Numbers seem to dominate the ‘fitness’ world at times. What’s your PB? How much can you lift? How much do you weigh? What’s the optimum macro division? But I have to question – does it really matter?
On the one hand…
Paying attention to numbers can be a great way to help you train. I’m in the process of preparing for a 10K and would really like to improve my time. By varying training sessions – paying attention to distance and speed – I am seeing improvements. Sometimes I’ve been running a long distance slower, sometimes I’ve been adding in shorter but faster sections and sometimes I’ve been trying to maintain a ‘race pace.’ To do this successfully, it’s necessary to pay attention to numbers.
The same is true for weight loss.

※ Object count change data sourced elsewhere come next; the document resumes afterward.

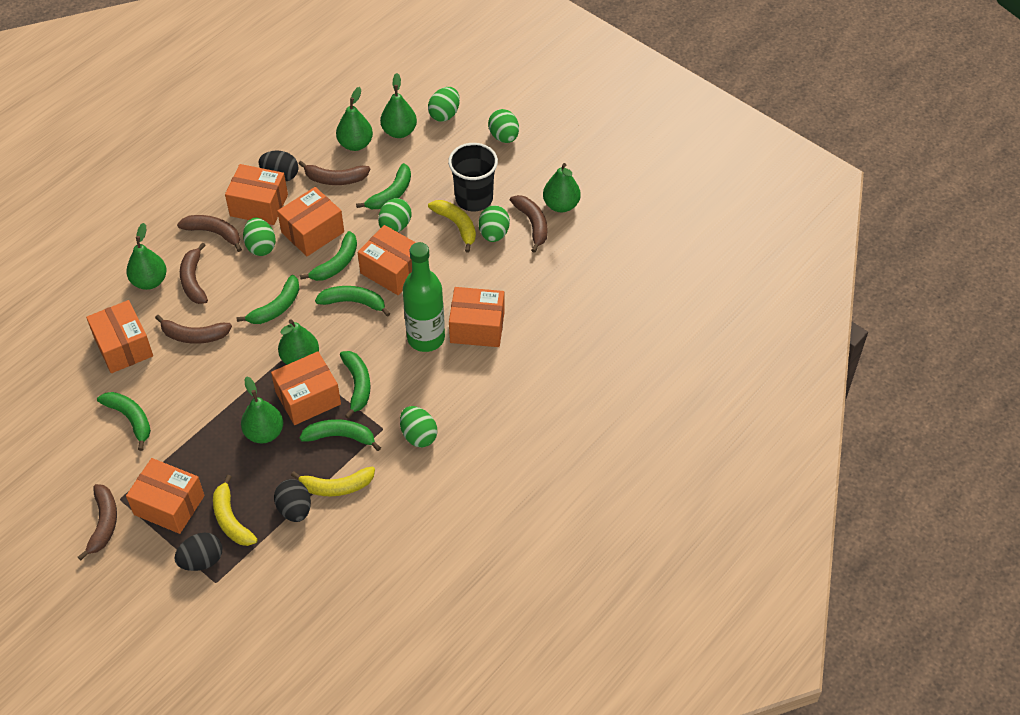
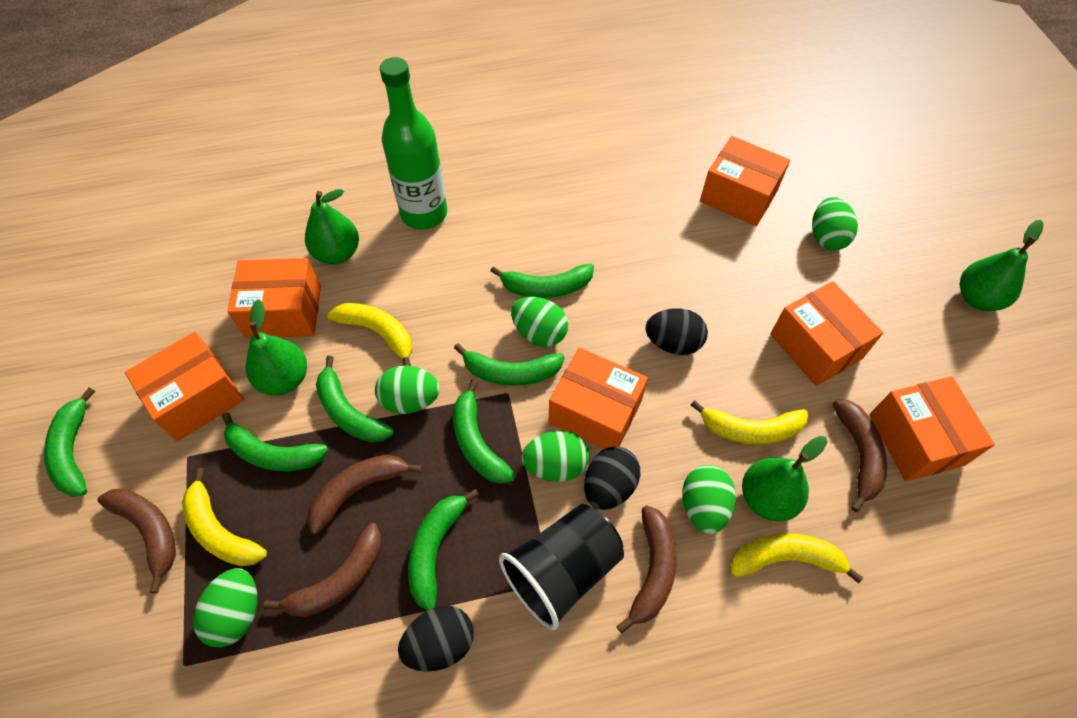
brown banana: 6 -> 5
green pear: 6 -> 4
orange box: 7 -> 6
yellow banana: 3 -> 4

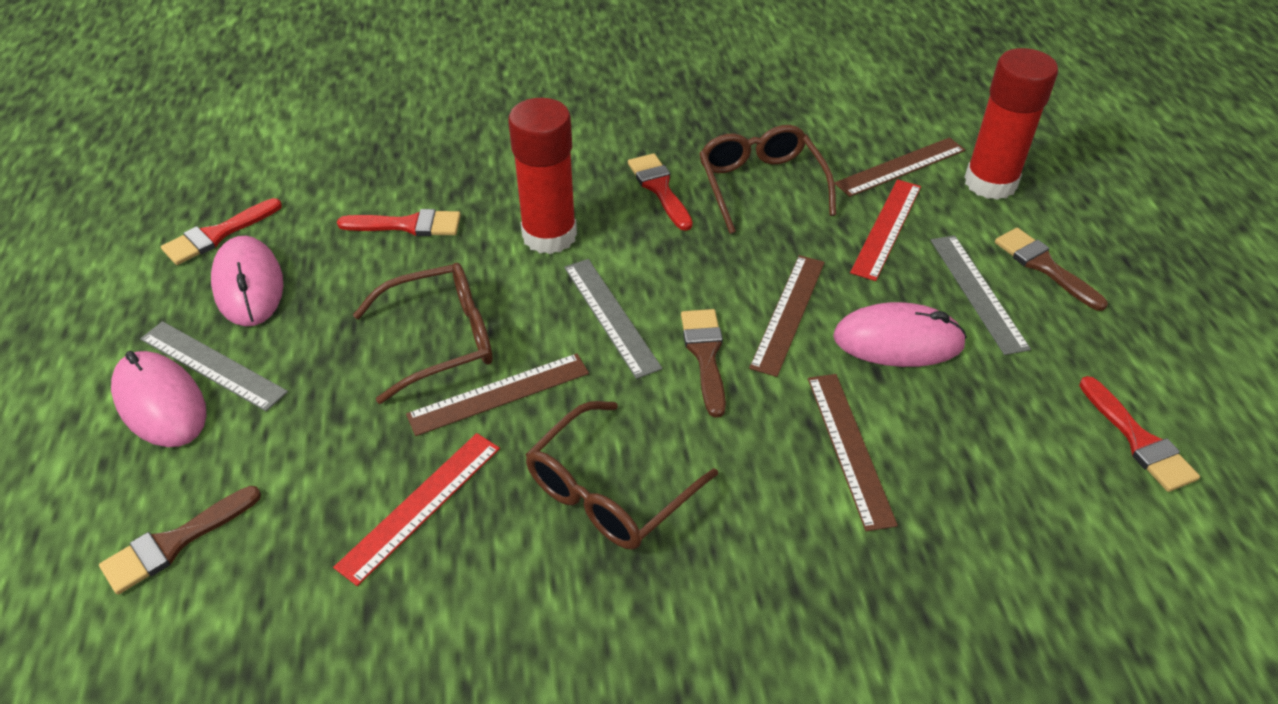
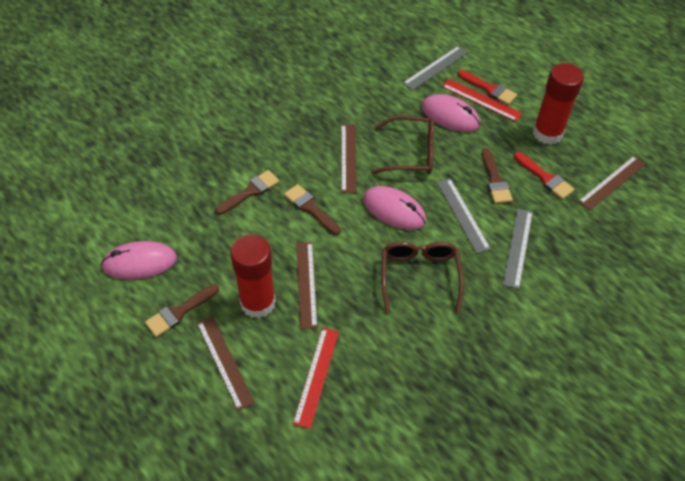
brown brush: 3 -> 4
brown glasses: 3 -> 2
red brush: 4 -> 2

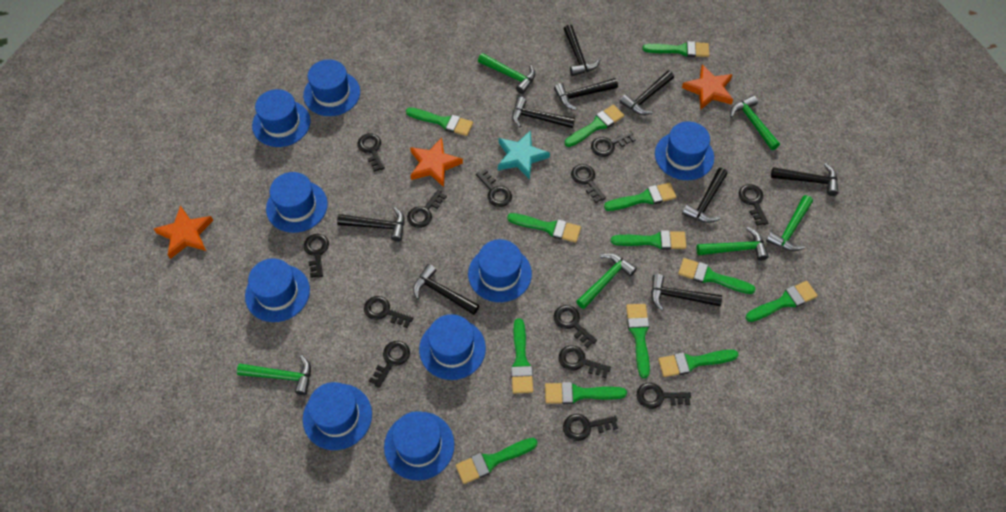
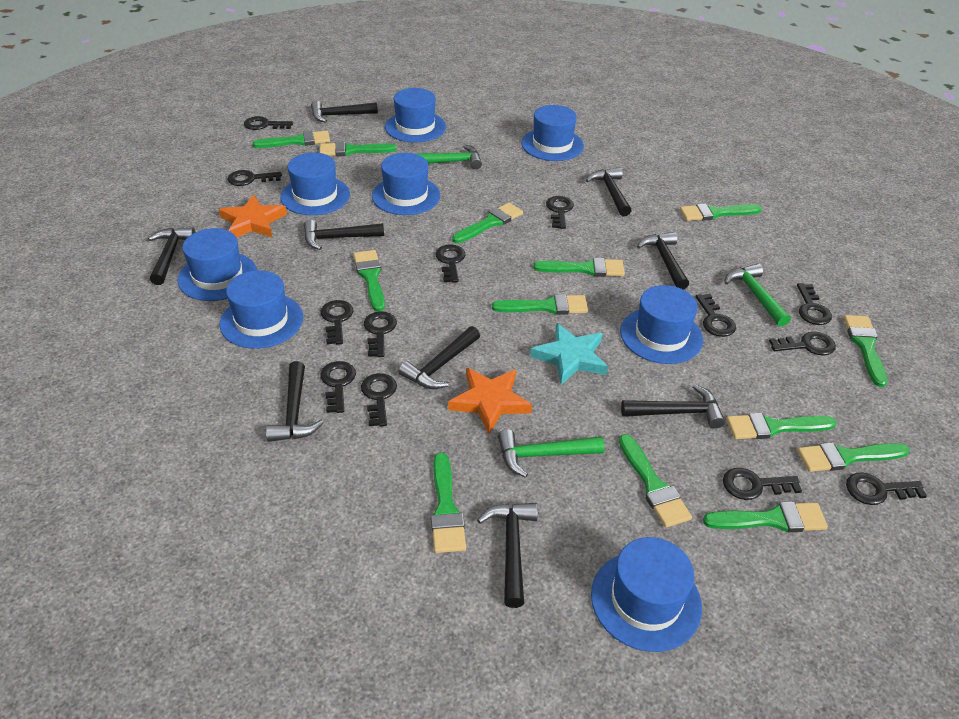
blue hat: 9 -> 8
green hammer: 6 -> 3
orange star: 3 -> 2

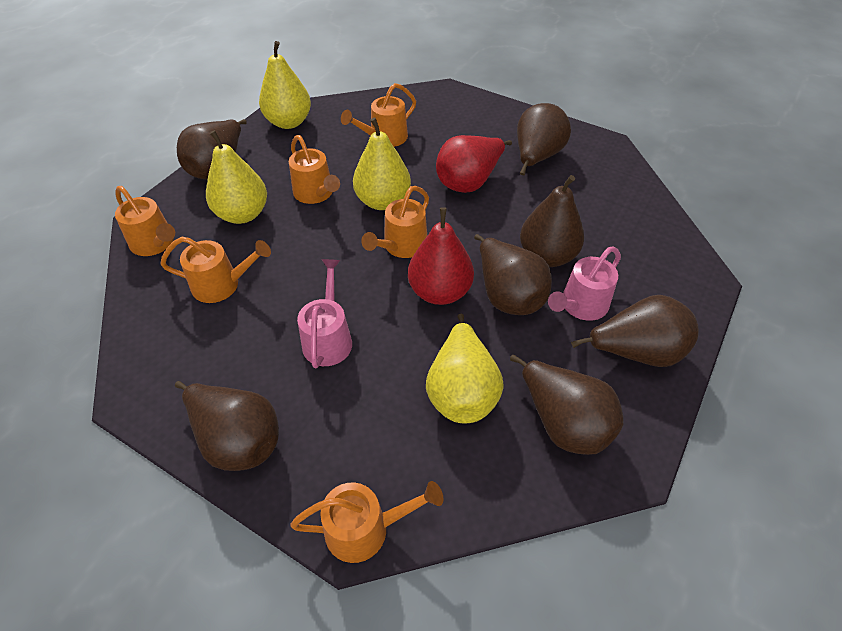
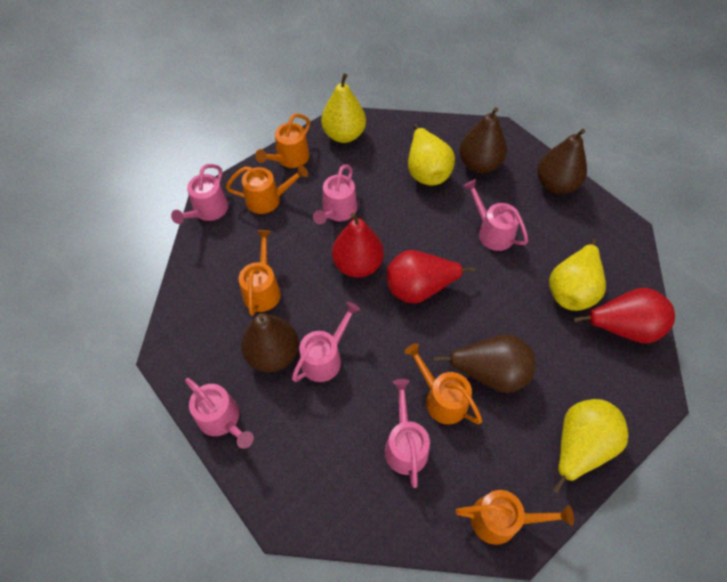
brown pear: 7 -> 4
orange watering can: 6 -> 5
pink watering can: 2 -> 6
red pear: 2 -> 3

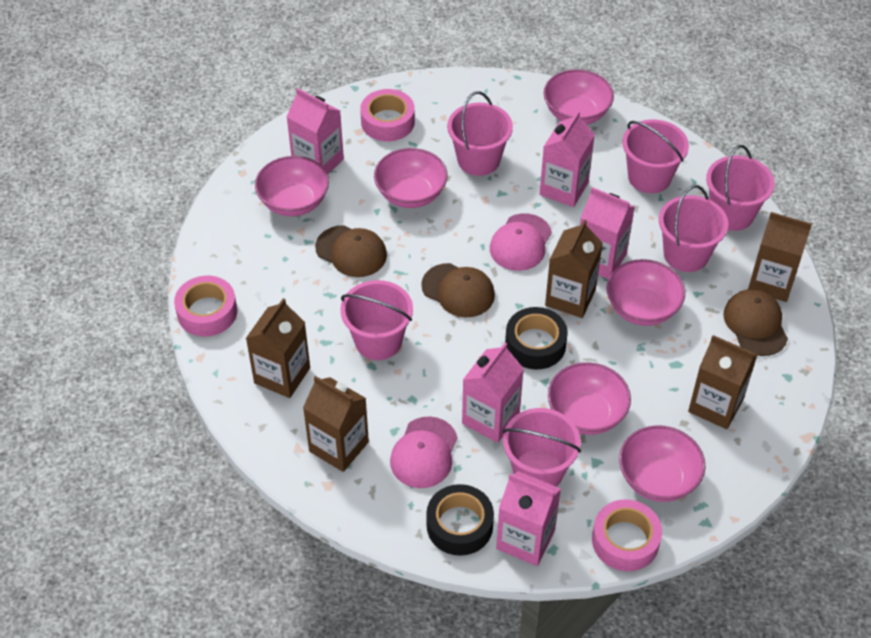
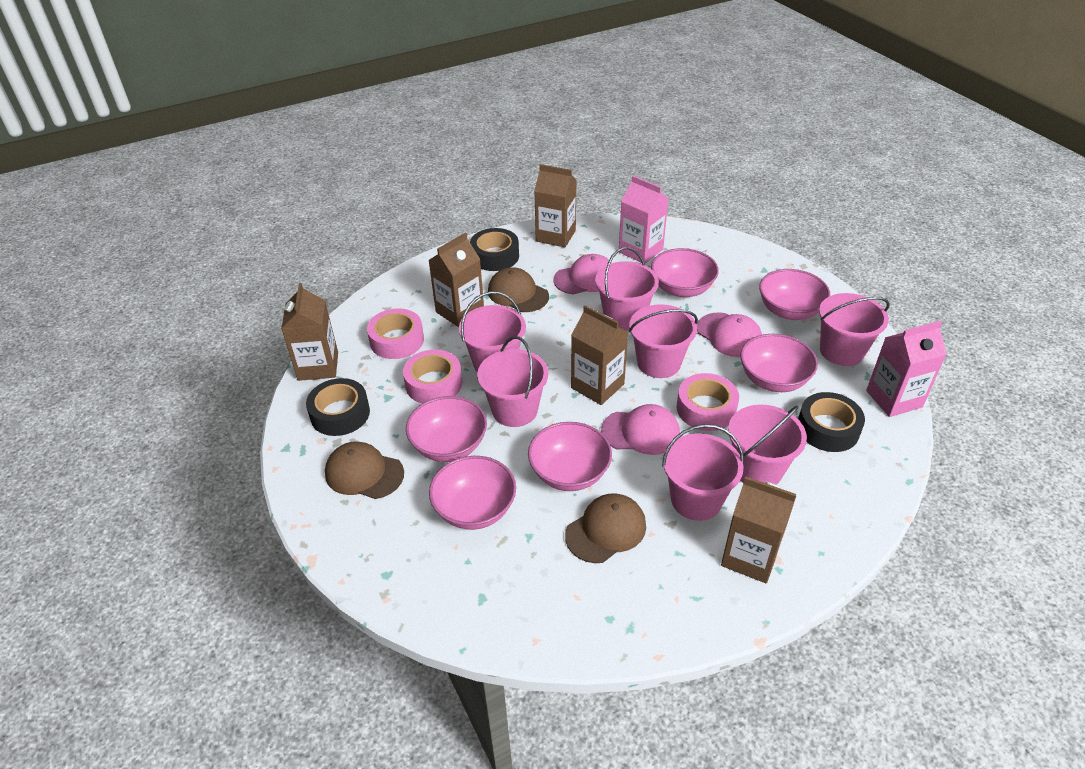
black tape: 2 -> 3
pink bucket: 6 -> 7
pink cap: 2 -> 3
pink carton: 5 -> 2

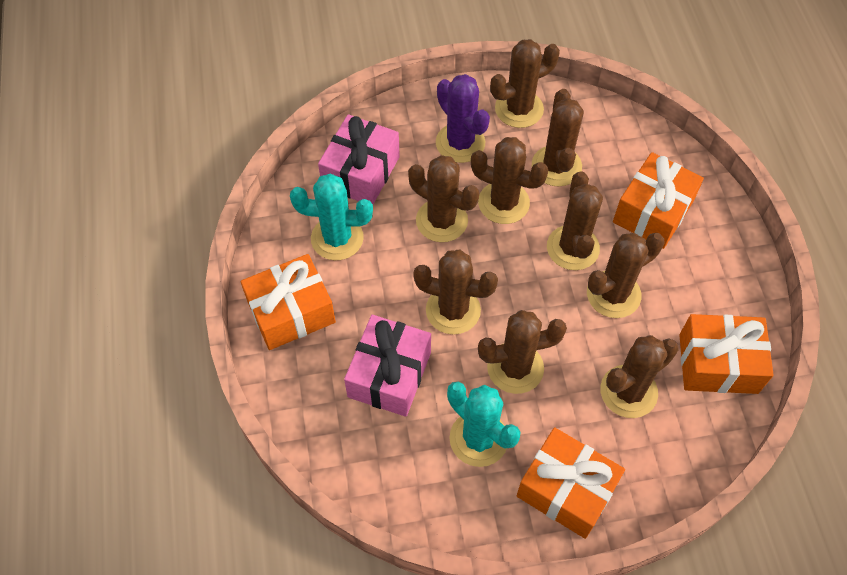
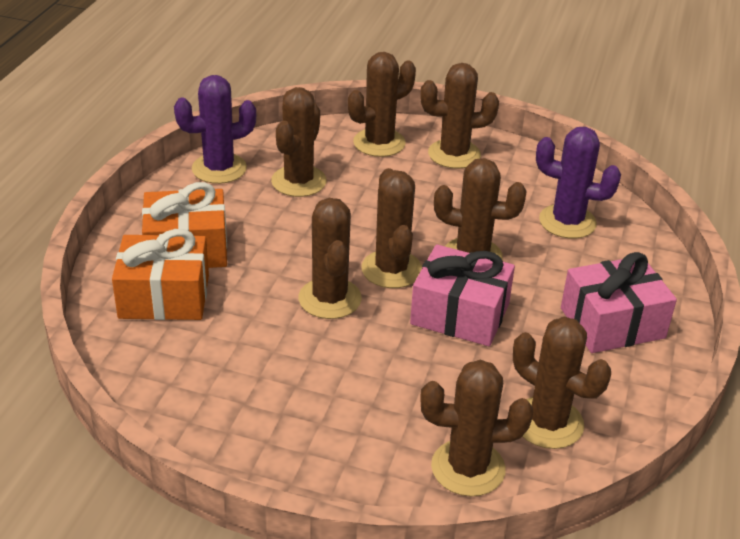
brown cactus: 9 -> 8
orange gift: 4 -> 2
purple cactus: 1 -> 2
turquoise cactus: 2 -> 0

There’s no real trick to weight loss itself – you simply need to expend more calories than you consume. It’s a simple equation. Technically, you could eat nothing but chocolate bars and still lose weight provided you expend that energy than you consume. It’s therefore useful to know something about the number of calories consumed.
To improve your health or to even change your body composition, numbers are also useful. Food is much more than a number of calories. Tracking calories and macros via something like My Fitness Pal is a great way to track this and help with focus. I’m not a massive fan of simply using weight as an indication of health. But it’s now not difficult to measure body composition or just to keep a note of measurements like waist size etc. Whilst I wouldn’t advocate anyone being a weight that affects their health in a detrimental way – I do think weight is a personal preference. If someone wants to lose weight so that they look a different way – or equally if they want to gain weight – then measuring can help measure progress.
But there’s a flip to that too…
Fixating on numbers can also really be a negative. There have been times when I’ve been really disheartened by seeing numbers not do what I wanted. The most obvious being weight increases. But anyone who has weighed themselves regularly – or even throughout a single day – will know that weight can fluctuate massively. It’s not always an accurate measure.
There’s also a whole myriad of reasons that you can gain or loose weight. It could just be down to hormones or water intake rather than a change in muscle or fat.
The number on the scales simply does not tell the whole picture. I know there’s the age old mantra that muscle weights more than fat; but I always want to roll my eyes at this one. It seems so unfair that working out more can translate to a weight gain. However, I am very conscious that I weigh the same now as I have before yet I’m a very different shape. I have dresses that no longer fit across my shoulders but trouser than are now loose. In short – the number doesn’t tell the full story.
Nothing shouts this more loudly than the numbers we find on clothing labels. In some shops, I wear an 8 whereas in others I may need a 14. What does this number really tell me? In one shop I’m thin and another I’m fat – or rather the numbers across the industry are ridiculous? I suppose I could just shop in the place that tells me I’m thinner or I could completely disregard the number!
Additionally, looking at numbers isn’t the same as learning about good nutrition. Meal times should be an enjoyable experience, if tracking calories and macros leads to viewing food in a negative way – then that’s not good! Feeling guilty or upset about enjoying food is just ridiculous. A good friend of mine recently posted on Facebook about some kind of meal replacement liquid that tasted like yeast and left them feeling bloated. I have no idea how that could possibly enhance life!
I have to wonder whether the time really matters at the end of my 10K. In my heart of hearts, I have to admit that I do care… but at what cost?
I’m still covering the distance. I’ll still be out of breath, sweating and consequently improving my health and fitness. Should I then be disappointed by a number on a clock?
I’m concerned that the numbers that so dominate my life are in fact sapping my life away.
As I step on the scales each morning, disappointed that I’m not under 10 stone what am I really doing to myself?
I ran 9 kilometres on Monday – the furthest I’ve run in one go in three years – yet instead of celebrating this I was disappointed I wasn’t two minutes faster.
Are numbers beneficial to me? Perhaps at times. Should they dominate so much? No.